DATA TO USE:
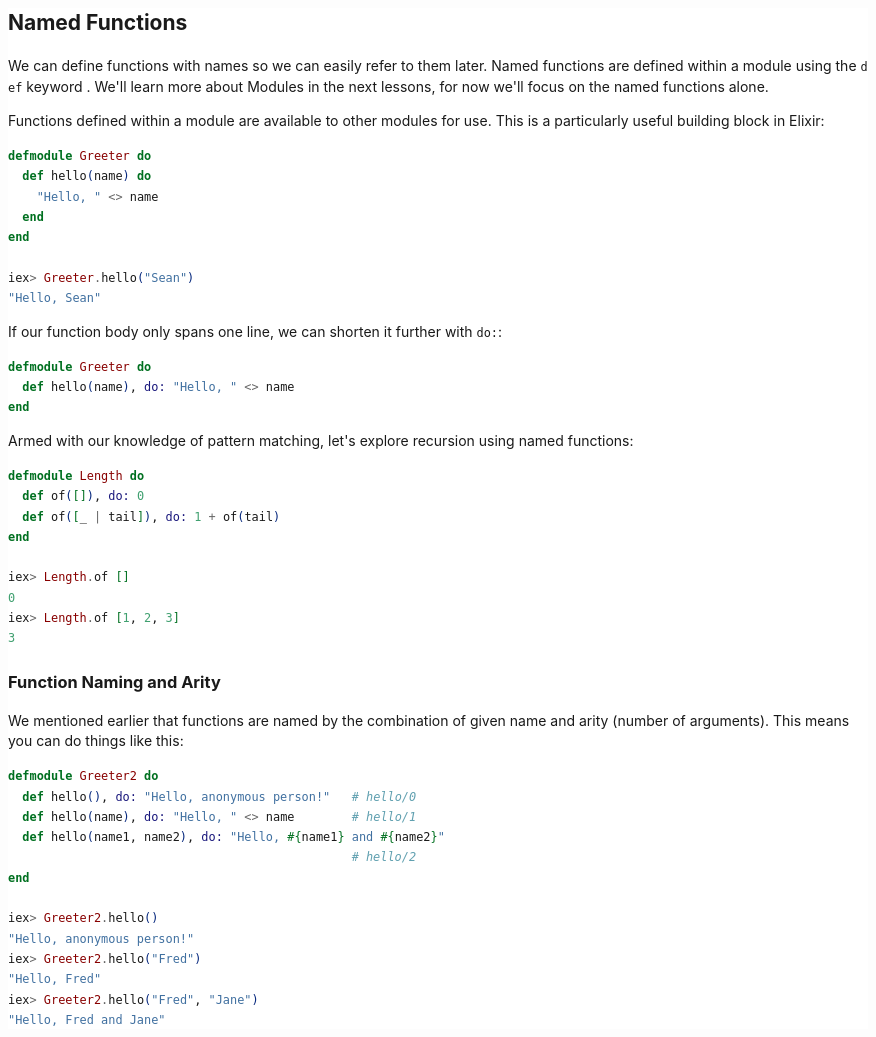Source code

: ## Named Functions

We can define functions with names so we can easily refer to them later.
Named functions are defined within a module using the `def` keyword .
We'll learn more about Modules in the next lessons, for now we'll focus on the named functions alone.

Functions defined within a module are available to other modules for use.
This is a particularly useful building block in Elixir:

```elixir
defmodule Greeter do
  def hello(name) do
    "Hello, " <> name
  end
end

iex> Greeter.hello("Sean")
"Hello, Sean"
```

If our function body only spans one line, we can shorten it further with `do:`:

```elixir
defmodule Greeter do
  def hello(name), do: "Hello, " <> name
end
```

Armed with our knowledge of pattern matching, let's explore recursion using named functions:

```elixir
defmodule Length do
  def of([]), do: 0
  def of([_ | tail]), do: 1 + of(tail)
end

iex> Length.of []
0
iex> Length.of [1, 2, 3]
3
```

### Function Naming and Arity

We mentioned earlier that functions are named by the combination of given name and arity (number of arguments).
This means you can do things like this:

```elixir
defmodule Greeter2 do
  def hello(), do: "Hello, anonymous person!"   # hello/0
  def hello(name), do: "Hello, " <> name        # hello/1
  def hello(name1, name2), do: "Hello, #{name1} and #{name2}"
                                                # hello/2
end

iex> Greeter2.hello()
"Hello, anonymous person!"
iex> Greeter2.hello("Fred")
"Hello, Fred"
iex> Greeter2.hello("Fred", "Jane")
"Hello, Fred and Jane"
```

TASK REQUIREMENTS: From start to finish, output the listing exactly, but omit its pictures.

RESULT FOR THIS TASK:
Source code

: ## Named Functions

We can define functions with names so we can easily refer to them later.
Named functions are defined within a module using the `def` keyword .
We'll learn more about Modules in the next lessons, for now we'll focus on the named functions alone.

Functions defined within a module are available to other modules for use.
This is a particularly useful building block in Elixir:

```elixir
defmodule Greeter do
  def hello(name) do
    "Hello, " <> name
  end
end

iex> Greeter.hello("Sean")
"Hello, Sean"
```

If our function body only spans one line, we can shorten it further with `do:`:

```elixir
defmodule Greeter do
  def hello(name), do: "Hello, " <> name
end
```

Armed with our knowledge of pattern matching, let's explore recursion using named functions:

```elixir
defmodule Length do
  def of([]), do: 0
  def of([_ | tail]), do: 1 + of(tail)
end

iex> Length.of []
0
iex> Length.of [1, 2, 3]
3
```

### Function Naming and Arity

We mentioned earlier that functions are named by the combination of given name and arity (number of arguments).
This means you can do things like this:

```elixir
defmodule Greeter2 do
  def hello(), do: "Hello, anonymous person!"   # hello/0
  def hello(name), do: "Hello, " <> name        # hello/1
  def hello(name1, name2), do: "Hello, #{name1} and #{name2}"
                                                # hello/2
end

iex> Greeter2.hello()
"Hello, anonymous person!"
iex> Greeter2.hello("Fred")
"Hello, Fred"
iex> Greeter2.hello("Fred", "Jane")
"Hello, Fred and Jane"
```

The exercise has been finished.